Proposal to solve the `EitherT` problem.

John Lato jwlato at gmail.com
Thu Aug 15 01:30:46 CEST 2013


Edward already pointed this out, however it seems to me that most
commenters on this thread are neglecting one salient point: transformers is
Ross's package.  I don't think anyone is presenting any new arguments at
this point, simply rehashing their support for one stance or another.
Given that, this appears to be devolving into "everyone respond on thread
until Ross caves," which I think is a bad precedent.


On Wed, Aug 14, 2013 at 6:03 PM, Gábor Lehel <illissius at gmail.com> wrote:

> +1 also, for what little it's worth.

### Aim of the task
Reproduce the EitherT post word for word, from "Edward already pointed" down to "little it's worth.". Work only from the EitherT post.

### Material provided
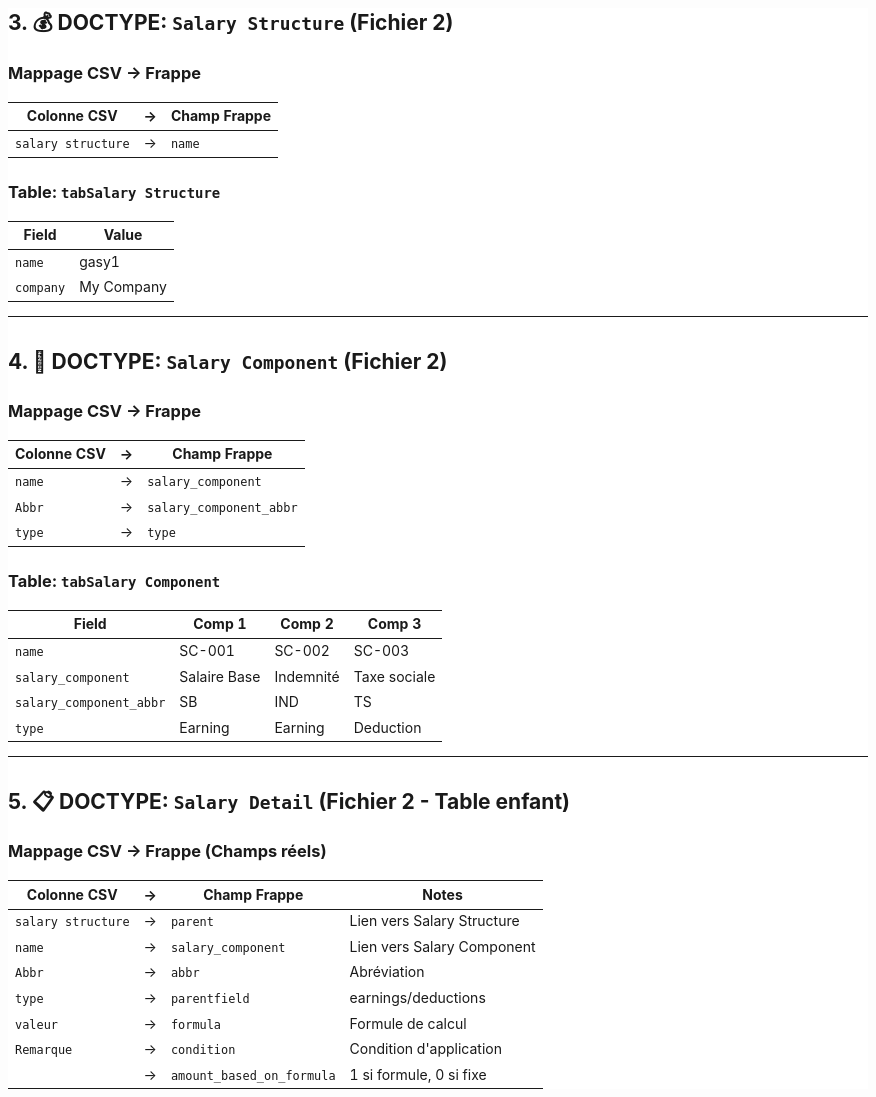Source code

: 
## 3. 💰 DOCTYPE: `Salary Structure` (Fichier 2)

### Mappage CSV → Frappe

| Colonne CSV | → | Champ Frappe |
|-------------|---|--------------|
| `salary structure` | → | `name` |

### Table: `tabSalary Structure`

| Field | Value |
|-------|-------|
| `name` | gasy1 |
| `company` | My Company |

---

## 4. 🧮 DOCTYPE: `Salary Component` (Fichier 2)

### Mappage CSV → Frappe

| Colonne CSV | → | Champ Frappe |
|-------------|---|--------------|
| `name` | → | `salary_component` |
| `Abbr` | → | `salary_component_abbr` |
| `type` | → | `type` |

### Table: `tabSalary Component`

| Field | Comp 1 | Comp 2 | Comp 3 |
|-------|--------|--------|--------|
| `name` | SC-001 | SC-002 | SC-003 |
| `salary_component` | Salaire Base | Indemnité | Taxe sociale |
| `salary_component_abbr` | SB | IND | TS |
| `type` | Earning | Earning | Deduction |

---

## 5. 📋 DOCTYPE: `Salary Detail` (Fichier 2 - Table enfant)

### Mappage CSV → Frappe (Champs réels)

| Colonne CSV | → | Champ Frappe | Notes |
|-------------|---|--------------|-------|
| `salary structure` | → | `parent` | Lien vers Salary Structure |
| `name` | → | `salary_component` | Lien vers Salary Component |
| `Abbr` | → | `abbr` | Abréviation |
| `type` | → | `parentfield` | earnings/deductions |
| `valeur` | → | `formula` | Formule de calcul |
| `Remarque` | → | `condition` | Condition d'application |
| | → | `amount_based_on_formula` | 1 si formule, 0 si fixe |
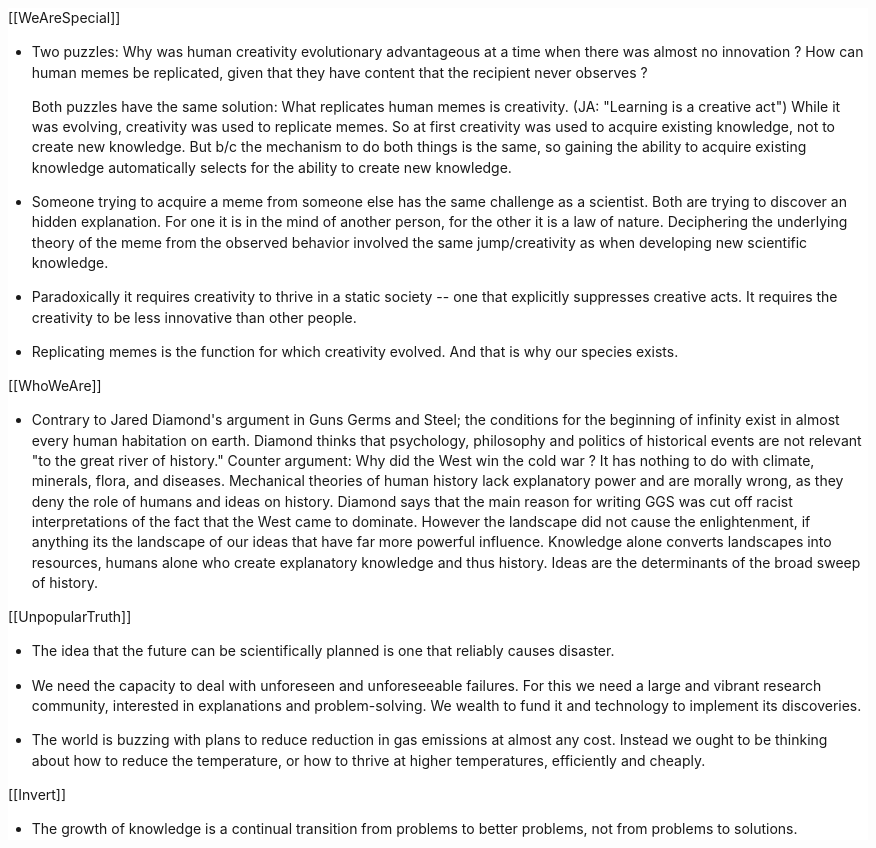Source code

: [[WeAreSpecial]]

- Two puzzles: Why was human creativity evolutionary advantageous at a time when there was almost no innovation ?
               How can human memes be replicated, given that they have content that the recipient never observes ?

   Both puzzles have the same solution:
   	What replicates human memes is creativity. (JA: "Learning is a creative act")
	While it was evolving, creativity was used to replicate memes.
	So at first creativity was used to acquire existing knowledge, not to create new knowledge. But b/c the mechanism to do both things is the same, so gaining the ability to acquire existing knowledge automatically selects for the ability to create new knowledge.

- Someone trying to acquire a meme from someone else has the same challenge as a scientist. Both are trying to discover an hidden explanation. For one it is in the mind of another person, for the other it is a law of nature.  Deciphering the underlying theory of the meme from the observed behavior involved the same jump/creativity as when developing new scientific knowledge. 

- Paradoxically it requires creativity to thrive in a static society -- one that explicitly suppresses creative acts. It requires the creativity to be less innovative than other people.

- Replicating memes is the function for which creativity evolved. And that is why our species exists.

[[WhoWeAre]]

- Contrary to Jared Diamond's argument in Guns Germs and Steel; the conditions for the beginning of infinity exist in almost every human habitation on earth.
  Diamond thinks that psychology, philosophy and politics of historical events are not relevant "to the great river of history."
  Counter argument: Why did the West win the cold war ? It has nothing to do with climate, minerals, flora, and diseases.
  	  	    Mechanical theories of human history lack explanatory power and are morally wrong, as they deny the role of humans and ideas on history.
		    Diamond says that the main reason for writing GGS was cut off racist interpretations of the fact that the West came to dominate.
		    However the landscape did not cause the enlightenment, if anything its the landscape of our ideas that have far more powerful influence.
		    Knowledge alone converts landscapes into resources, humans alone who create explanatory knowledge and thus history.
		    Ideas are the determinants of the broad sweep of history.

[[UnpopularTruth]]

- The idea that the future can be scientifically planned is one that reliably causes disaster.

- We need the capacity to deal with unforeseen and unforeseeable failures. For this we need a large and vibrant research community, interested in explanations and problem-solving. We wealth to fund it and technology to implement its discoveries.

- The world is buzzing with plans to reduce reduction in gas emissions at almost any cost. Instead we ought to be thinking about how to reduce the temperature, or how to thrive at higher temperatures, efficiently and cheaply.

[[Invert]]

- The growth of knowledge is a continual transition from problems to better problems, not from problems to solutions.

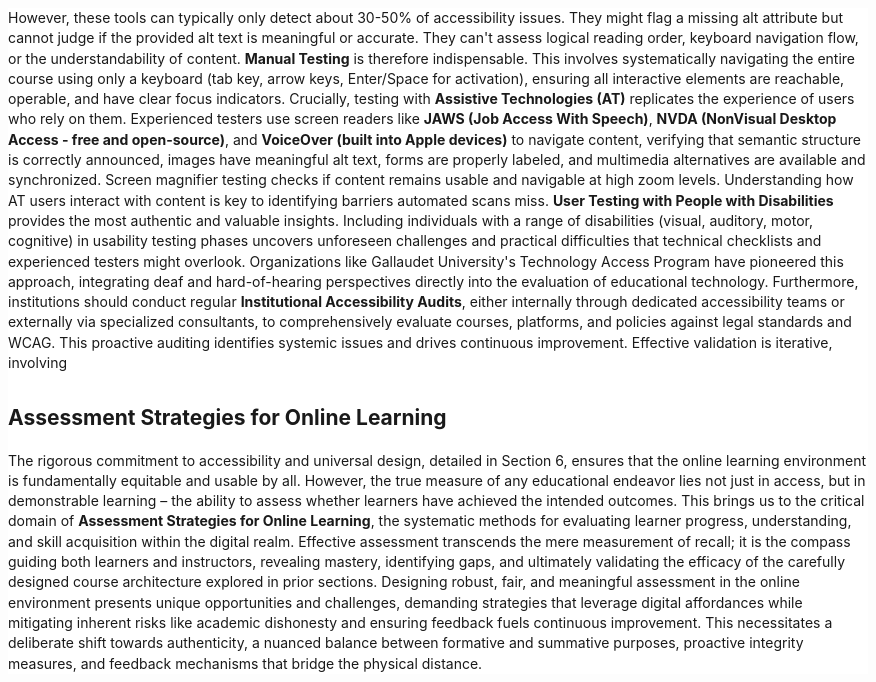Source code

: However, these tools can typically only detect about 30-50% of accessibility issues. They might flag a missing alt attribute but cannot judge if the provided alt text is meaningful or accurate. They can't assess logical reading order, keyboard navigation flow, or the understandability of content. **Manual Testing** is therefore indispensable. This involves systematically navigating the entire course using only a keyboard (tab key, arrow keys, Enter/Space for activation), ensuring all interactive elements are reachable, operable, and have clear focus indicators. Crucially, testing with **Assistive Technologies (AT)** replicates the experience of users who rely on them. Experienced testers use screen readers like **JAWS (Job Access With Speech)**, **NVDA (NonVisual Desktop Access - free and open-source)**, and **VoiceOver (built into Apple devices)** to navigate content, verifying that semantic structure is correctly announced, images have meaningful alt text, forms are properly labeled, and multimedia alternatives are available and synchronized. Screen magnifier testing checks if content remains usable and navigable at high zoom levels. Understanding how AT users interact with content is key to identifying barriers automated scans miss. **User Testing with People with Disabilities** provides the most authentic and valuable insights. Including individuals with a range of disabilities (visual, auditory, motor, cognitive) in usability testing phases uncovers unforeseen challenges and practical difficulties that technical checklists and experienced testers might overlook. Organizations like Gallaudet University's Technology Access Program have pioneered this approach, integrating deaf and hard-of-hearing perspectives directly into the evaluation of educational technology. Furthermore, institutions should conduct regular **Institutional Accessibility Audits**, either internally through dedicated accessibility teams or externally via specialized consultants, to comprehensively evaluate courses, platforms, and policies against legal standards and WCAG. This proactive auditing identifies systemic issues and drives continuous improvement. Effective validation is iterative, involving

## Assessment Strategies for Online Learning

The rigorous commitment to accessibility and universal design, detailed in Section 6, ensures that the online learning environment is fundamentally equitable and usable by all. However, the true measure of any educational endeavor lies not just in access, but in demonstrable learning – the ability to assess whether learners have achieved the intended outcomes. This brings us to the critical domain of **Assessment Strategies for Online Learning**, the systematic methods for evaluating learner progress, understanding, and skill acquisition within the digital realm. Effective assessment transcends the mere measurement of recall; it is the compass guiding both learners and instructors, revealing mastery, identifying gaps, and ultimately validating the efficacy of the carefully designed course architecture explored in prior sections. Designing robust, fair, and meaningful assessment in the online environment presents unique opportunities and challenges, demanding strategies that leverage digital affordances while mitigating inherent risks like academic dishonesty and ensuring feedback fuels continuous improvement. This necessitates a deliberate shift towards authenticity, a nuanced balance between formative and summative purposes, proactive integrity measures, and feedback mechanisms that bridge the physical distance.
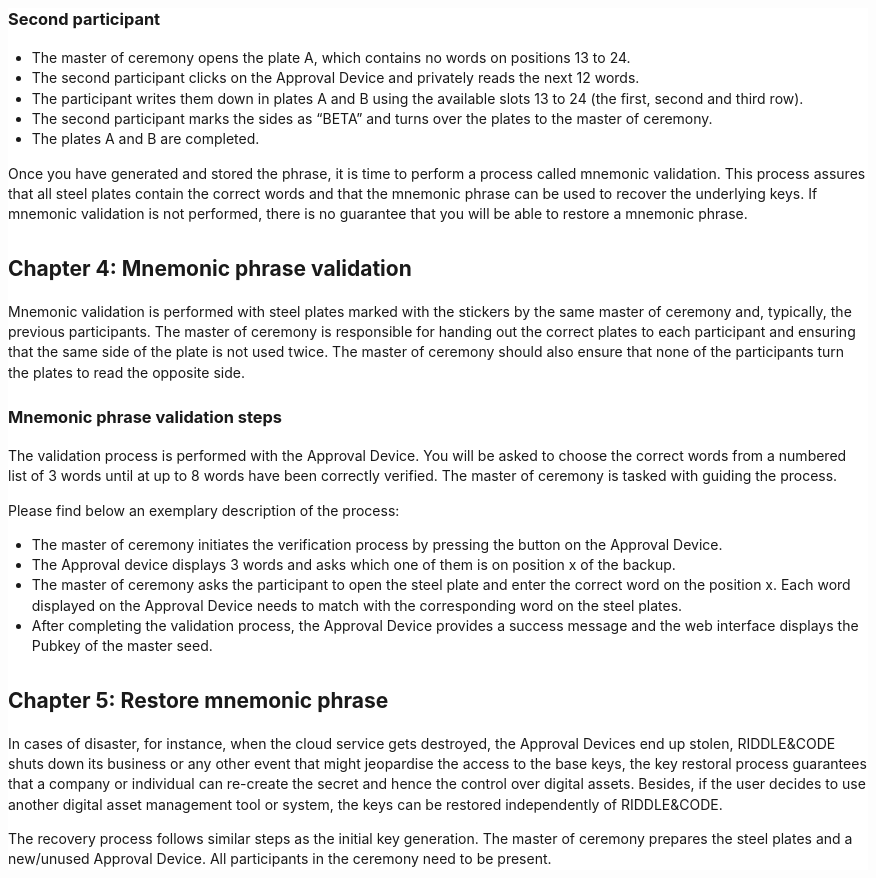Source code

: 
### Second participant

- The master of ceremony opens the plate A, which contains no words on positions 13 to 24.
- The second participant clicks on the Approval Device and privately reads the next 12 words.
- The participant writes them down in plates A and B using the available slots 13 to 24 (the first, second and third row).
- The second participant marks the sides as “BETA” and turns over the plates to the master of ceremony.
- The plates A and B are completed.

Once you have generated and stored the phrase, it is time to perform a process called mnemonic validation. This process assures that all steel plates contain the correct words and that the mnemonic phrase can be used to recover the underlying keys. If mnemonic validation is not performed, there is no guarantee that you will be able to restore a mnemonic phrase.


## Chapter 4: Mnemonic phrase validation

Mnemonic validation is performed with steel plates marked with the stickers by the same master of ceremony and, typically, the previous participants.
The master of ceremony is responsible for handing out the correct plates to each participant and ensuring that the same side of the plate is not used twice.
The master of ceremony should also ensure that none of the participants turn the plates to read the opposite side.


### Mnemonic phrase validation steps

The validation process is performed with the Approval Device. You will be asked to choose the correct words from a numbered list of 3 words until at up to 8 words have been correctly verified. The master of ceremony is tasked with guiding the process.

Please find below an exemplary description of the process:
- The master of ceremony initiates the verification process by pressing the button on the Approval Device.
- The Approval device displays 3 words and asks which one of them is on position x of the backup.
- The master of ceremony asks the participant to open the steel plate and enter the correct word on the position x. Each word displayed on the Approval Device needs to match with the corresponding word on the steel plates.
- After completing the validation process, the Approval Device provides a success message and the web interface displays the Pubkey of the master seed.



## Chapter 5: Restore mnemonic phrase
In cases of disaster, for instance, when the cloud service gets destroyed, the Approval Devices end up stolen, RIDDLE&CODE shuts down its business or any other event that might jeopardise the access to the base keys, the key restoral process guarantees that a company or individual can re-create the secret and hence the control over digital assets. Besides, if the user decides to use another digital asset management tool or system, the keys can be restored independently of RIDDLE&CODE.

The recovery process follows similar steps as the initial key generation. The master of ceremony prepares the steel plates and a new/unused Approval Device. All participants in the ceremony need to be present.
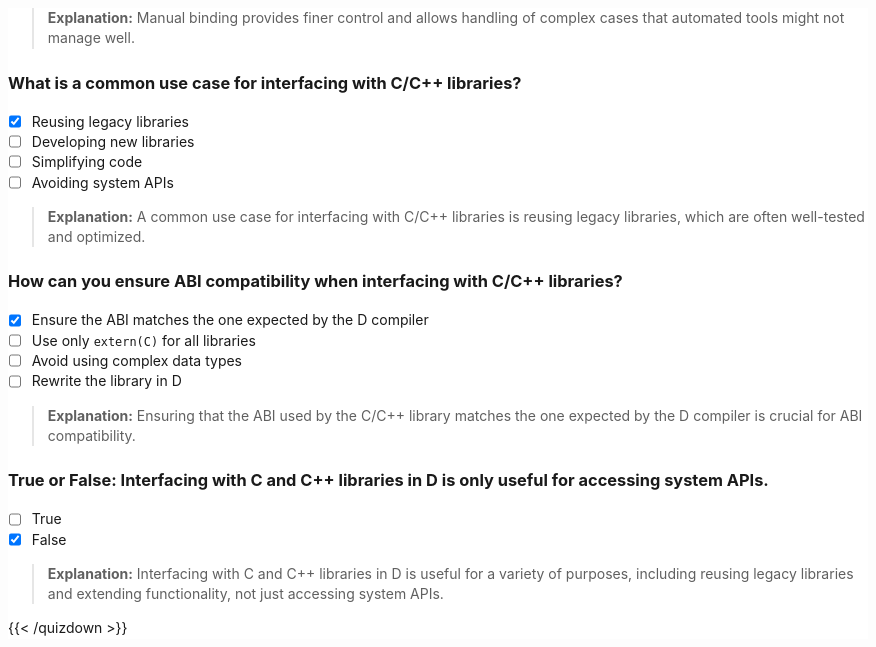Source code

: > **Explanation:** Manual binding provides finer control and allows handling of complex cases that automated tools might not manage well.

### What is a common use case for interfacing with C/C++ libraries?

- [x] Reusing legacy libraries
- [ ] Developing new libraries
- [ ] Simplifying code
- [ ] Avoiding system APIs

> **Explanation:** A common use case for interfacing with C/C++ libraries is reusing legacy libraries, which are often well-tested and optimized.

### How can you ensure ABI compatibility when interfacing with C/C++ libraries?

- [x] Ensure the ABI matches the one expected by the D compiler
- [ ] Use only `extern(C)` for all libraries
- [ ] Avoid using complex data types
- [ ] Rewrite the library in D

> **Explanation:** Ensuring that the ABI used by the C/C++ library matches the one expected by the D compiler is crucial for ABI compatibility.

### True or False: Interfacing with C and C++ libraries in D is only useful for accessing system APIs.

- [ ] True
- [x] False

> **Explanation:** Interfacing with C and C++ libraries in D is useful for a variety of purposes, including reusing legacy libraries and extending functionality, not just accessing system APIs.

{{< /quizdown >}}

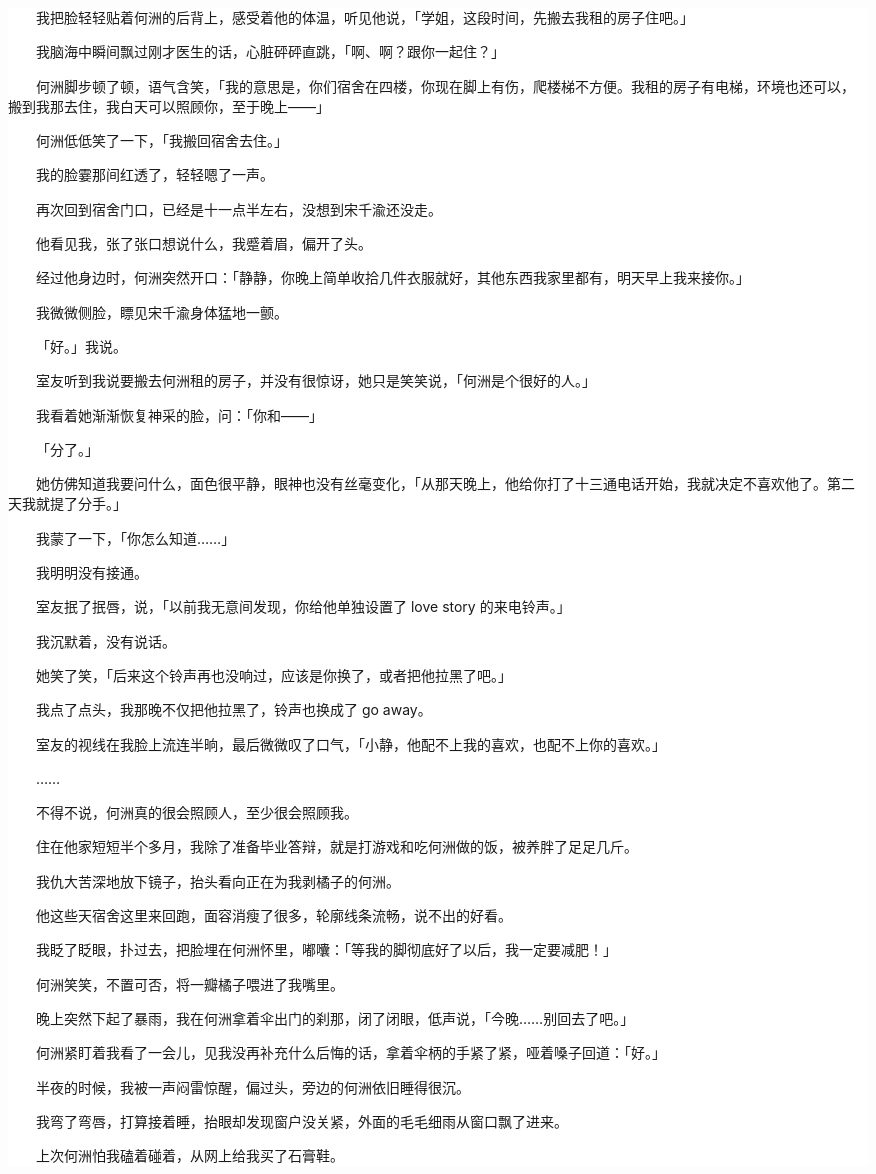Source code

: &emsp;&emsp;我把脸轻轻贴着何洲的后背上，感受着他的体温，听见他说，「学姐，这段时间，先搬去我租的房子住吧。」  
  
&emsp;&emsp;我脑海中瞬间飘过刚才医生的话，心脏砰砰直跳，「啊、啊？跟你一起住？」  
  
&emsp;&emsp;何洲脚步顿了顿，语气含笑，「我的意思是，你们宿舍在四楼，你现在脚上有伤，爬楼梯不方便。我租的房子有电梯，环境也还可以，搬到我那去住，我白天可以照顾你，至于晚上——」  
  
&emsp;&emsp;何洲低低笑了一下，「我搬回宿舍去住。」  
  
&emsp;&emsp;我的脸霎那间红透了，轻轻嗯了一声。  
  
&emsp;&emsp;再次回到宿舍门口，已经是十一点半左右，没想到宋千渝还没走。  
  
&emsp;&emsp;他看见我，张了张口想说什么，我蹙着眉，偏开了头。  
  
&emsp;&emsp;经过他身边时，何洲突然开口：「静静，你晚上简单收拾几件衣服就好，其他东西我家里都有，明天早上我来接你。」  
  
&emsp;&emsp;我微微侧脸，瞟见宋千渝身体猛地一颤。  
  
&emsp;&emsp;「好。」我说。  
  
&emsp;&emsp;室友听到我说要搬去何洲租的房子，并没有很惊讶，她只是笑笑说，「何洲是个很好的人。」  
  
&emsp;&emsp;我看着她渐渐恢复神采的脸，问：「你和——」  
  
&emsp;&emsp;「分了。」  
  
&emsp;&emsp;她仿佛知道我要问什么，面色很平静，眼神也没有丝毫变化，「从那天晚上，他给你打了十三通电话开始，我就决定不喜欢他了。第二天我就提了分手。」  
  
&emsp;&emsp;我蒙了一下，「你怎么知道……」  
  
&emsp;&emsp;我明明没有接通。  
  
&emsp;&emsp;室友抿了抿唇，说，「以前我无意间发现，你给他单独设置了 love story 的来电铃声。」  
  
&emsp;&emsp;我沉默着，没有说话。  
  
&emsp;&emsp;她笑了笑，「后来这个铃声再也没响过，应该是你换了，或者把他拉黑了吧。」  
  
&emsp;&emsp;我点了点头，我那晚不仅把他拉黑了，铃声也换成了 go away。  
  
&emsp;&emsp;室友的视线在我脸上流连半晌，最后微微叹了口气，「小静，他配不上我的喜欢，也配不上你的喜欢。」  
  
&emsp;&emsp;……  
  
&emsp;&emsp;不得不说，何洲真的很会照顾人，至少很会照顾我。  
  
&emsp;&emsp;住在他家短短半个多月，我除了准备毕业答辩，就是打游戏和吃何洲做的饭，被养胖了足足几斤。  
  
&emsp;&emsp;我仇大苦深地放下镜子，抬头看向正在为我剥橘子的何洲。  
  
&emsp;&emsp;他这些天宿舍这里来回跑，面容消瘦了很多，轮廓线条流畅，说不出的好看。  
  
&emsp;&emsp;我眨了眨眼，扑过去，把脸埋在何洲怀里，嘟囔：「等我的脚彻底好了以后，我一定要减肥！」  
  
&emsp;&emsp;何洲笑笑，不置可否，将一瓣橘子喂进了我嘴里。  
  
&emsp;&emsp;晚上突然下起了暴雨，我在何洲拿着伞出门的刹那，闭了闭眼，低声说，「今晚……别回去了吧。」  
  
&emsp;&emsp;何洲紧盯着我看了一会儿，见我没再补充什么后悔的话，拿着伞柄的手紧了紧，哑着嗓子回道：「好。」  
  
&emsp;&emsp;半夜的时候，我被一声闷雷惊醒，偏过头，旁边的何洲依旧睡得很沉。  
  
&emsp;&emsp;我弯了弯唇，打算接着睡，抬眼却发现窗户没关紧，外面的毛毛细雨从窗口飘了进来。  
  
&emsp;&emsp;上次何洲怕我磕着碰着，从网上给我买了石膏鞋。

### Output of the task
Edward already pointed this out, however it seems to me that most
commenters on this thread are neglecting one salient point: transformers is
Ross's package.  I don't think anyone is presenting any new arguments at
this point, simply rehashing their support for one stance or another.
Given that, this appears to be devolving into "everyone respond on thread
until Ross caves," which I think is a bad precedent.


On Wed, Aug 14, 2013 at 6:03 PM, Gábor Lehel <illissius at gmail.com> wrote:

> +1 also, for what little it's worth.